Microservices Antipatterns [2]

Looking forward to the upcoming Geecon conference in Prague I am trying to identify new antipattern and I have to say that’s not that difficult, having been working with them here in Workshare for almost three years. The more we use them, the more dead road we find:) and it’s a natural darwinian process I guess: regardless of all what you can find now on the internet, sometimes it’s only trough your own experience that you learn. And, as Uncle Bob says, “you learn more from your mistakes than from your successes:). So let’s have a look at those new antipatterns!

Monolith Frontend

You have a single page application or a detached website that speaks to your beautiful microservices, you have to deploy in full for an upgrade, you are using vertical “feature” teams, Congrats, you are living the era of the monolithic frontend!

In fact you carefully structured your teams around different small sets of microservices, each one deployable individually, empowering your teams to deploy quickly and independently but, when you reach the frontend, you go back to the main model of having a big fat application, with merges all over the place and a single deployment. This basically put off all the benefits, team wise, of a microservice architecture.

The solution is of course splitting the app in small independent pieces, deployable independently, or move the entire responsability of the frontend to a separate team. Please note that none of these are as difficult as they seems.

Early mornings

You have a scheduled rithm for deployments (i.e. every week) and you deploy your services in the early morning, tipically around 6am, in order to avoid any disturbance to production across the world. You have a page that lists all the new services to be deployed (created manually) and who is the responsible for them.

The issue that you have is a lack of a critical component called continuous deployment, that would allow you, with a push of a button, to deploy all your software to production. As you do not have fully automated procedure to deploy to production, you are probably lacking other critical parts such as redudancy o high availability of your services.l

The solution is to take your time to have things in order:) Well crafted microservices allows you to deploy very fast and without particular hassle: you have to make sure first that your code supports that and then that your devops are fully onboard in providing the critical parts required, usually in form of automation scripts with any decent framework.

Microservices Antipattern

Last friday I was a speaker at the Geecon Microservices conference in Sopot. I was planning to talk about the whole thing, mentioning of course our work at Workshsare about msnos and I had a long presentation but I had only a 30 minutes slot. Also I went on stage after a shitload of good speeches about such topic, and so I decided to talk about a small niche not fully exploited at the moment, Microservices antipatterns: this is a short recap.

Ah, why I know about this stuff? Because at Workshsare we have a black monolith and when I joined in January 2013 I
immediately started pushing for Microservices:)

Disneyworld

When we are in Disneyworld everything smells nice, cosy and lovely. Also, there are no healthchecks, no monitoring and no metrics, so you assume everything is well in your systems, all the time.

It may seem obvious to have monitoring on any system in production, but some people think that because the services are small and so simple nothing will go wrong. Of course this is silly, because we know that if something can go wrong. it will! Also small does not imply simple, as the complexity in any distributed architecture is order of degrees higher compared to a standard monolithic system.

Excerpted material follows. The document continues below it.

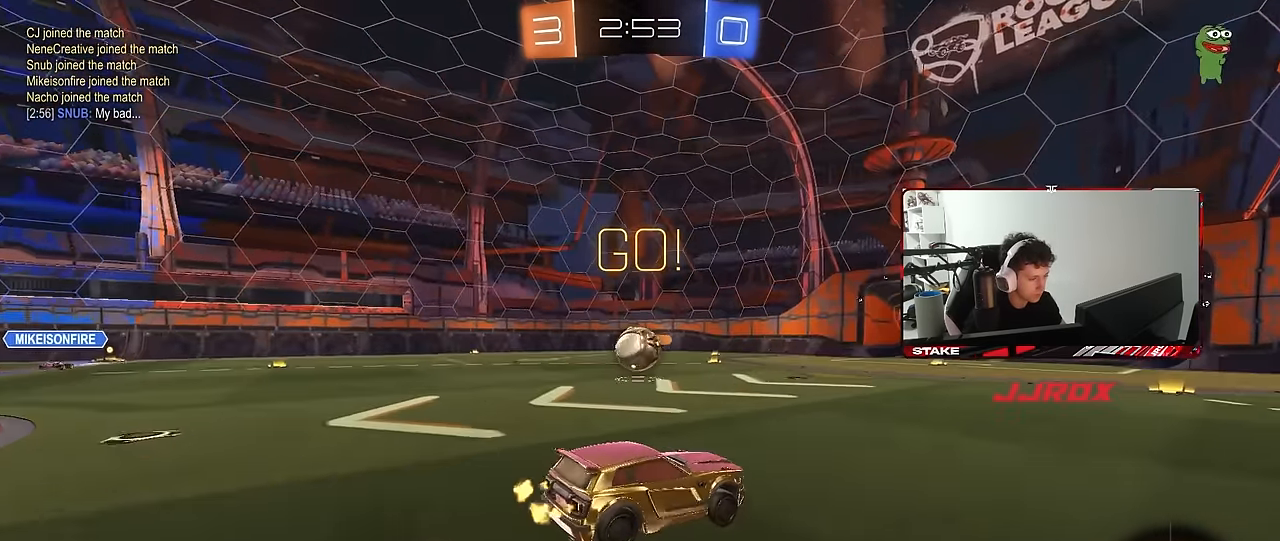
{"keys": ["d", "s"], "mouse": [], "mouse_move": "still", "events": [[50, "w", "up"], [100, "a", "down"], [150, "mouse_left", "down"], [233, "s", "down"], [250, "mouse_left", "up"], [383, "a", "up"], [466, "d", "down"]]}
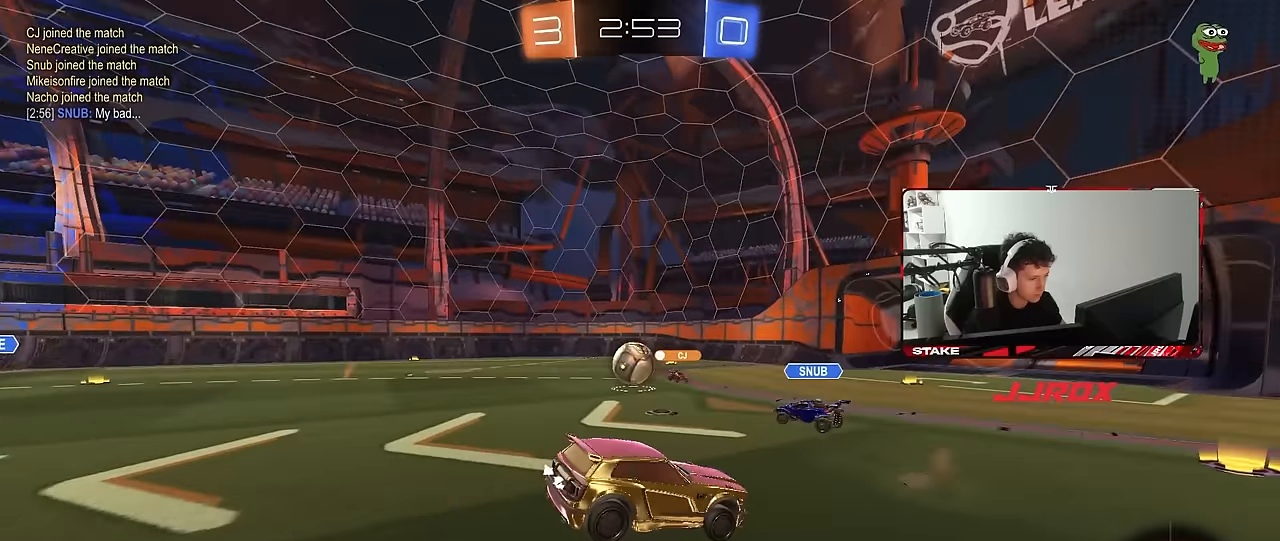
{"keys": ["w"], "mouse": ["right"], "mouse_move": "still", "events": [[16, "a", "down"], [66, "d", "up"], [116, "s", "up"], [166, "a", "up"], [300, "w", "down"], [433, "mouse_right", "down"]]}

For that reason you need each service to be able to produce a self healthcheck and metrics, possibly trough an HTTP endpoint, and surround it by some external monitoring. It won’t hurt also adding some smoke testing for each environment, possibly trough test created by you QA people. Implementation wise, dropwizard is a valid option for Java services, and we have our own small opensource implementation for Ruby.

Monolith database

In this scenario many of your microservices are sharing the same database: they expose nice different REST endpoint, but all the data ends up in the same bin.

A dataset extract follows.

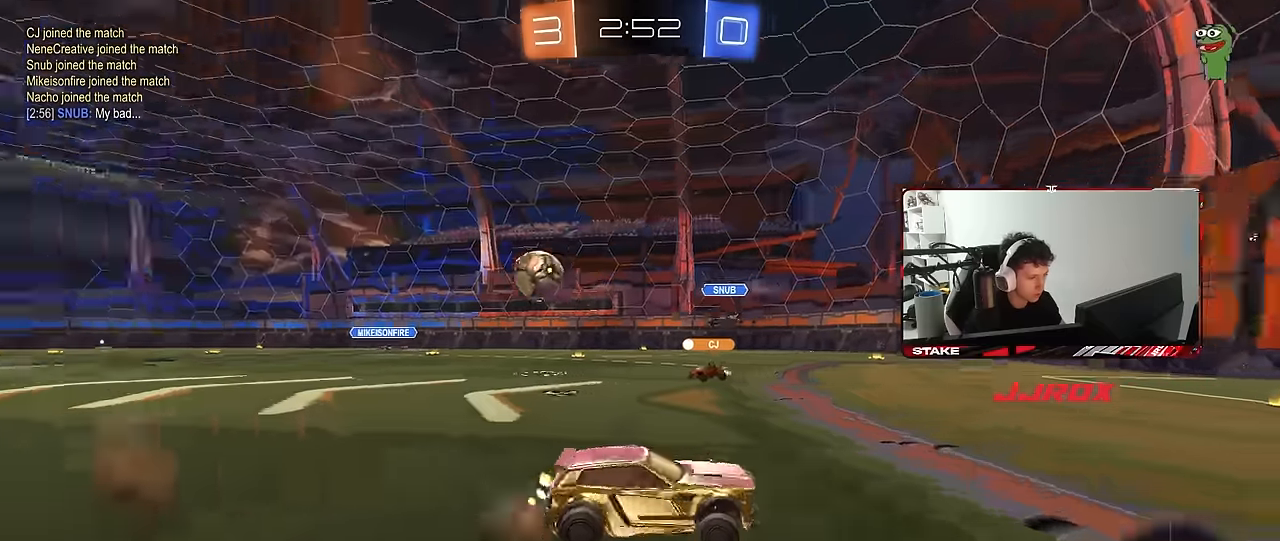
{"keys": ["a", "w"], "mouse": [], "mouse_move": "still", "events": [[133, "a", "down"], [133, "mouse_right", "up"]]}
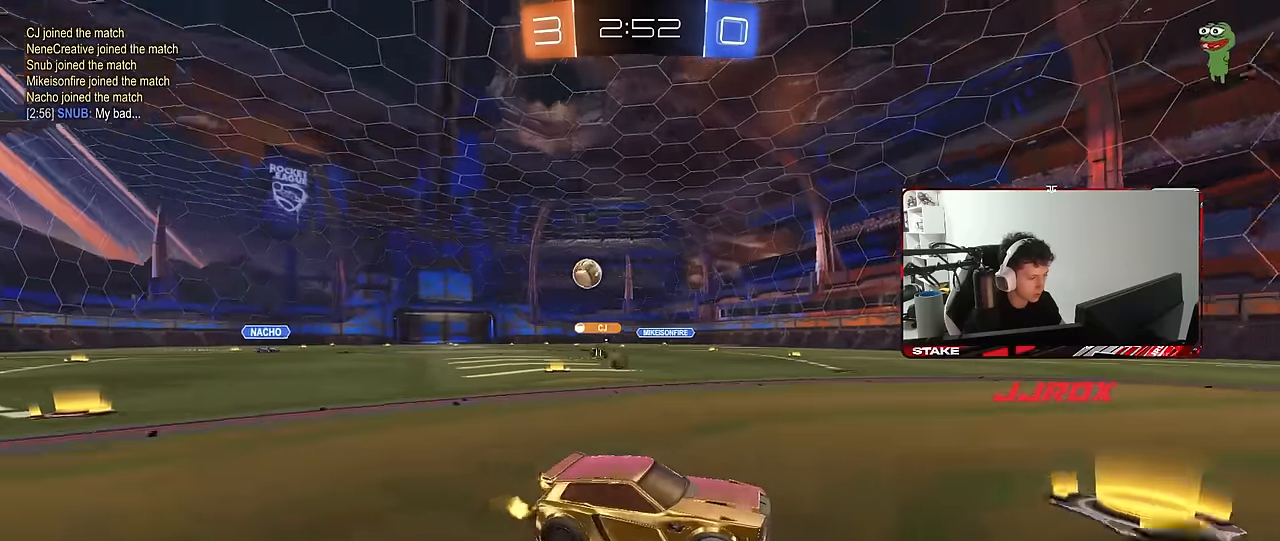
{"keys": ["a", "w"], "mouse": [], "mouse_move": "still", "events": [[200, "shift", "down"], [233, "shift", "up"]]}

The issue with this are multiple. First all your services are coupled to the same schema, so are your models (if you have any) and a change in the database may require you to propagate a change in your model. Furthermore, your services won’t be able to be released independently, as a database migration required by service A may/will require a change in services X/Y/Z : one of the big advantages of this architecture is out of the window.

You need each service using its own database, and when necessary they will talk to each other using your APIs. You should design your external API with this constraint in mind, moving on from the big SQL joins and welcoming asynchronous completion of tasks, a user interface that progressively updates itself, APIs that are returning link to other resources rather than embedding them.

Unknown caller

Your microservices are calling each other using their endpoints but there’s no correlation between such calls, so that each call is a new one, completely unrelated to the source of it.

When this happens there’s no easy way to track what caused a failure of a call executed on a service which fails somewhere in the chain. As there’s no (common) identification between such calls you usually end up in a endless marathon of log lurking in order to understand the reason for the failure.

The solution lies in peer collaboration: each server must inject a call id if missing , each server must propagate the call id if present, each server should log each call including the id. This will allow the correlation of the calls together, thus providing a clear chain of invocations between the services

Hardcoded hell

All the address (endpoints) of services are hardcoded somewhere, sometimes directly in the code.

Your microservices directly know about each other, so every time you need to add a new microservice you have to crack open your code or, if you are in a slightly better situation, your configuration or deployment scripts. If you are also experiencing the “All your machines are belong to us” antipattern you may be using some form of DNS or naming trickery at the machine level

You can easily build your own simple discovery mechanism, with a replicated registry which hosts service information, or you can introduce a discovery mechanism like eureka, zookeper, consul, msnos (yeah shameless plug!)

Synchronous world

Every call in your systems is synchronous, and you wait for things to actually happen before returning to the caller: you wait for the database to store the data, another service to perform an operation, and so on.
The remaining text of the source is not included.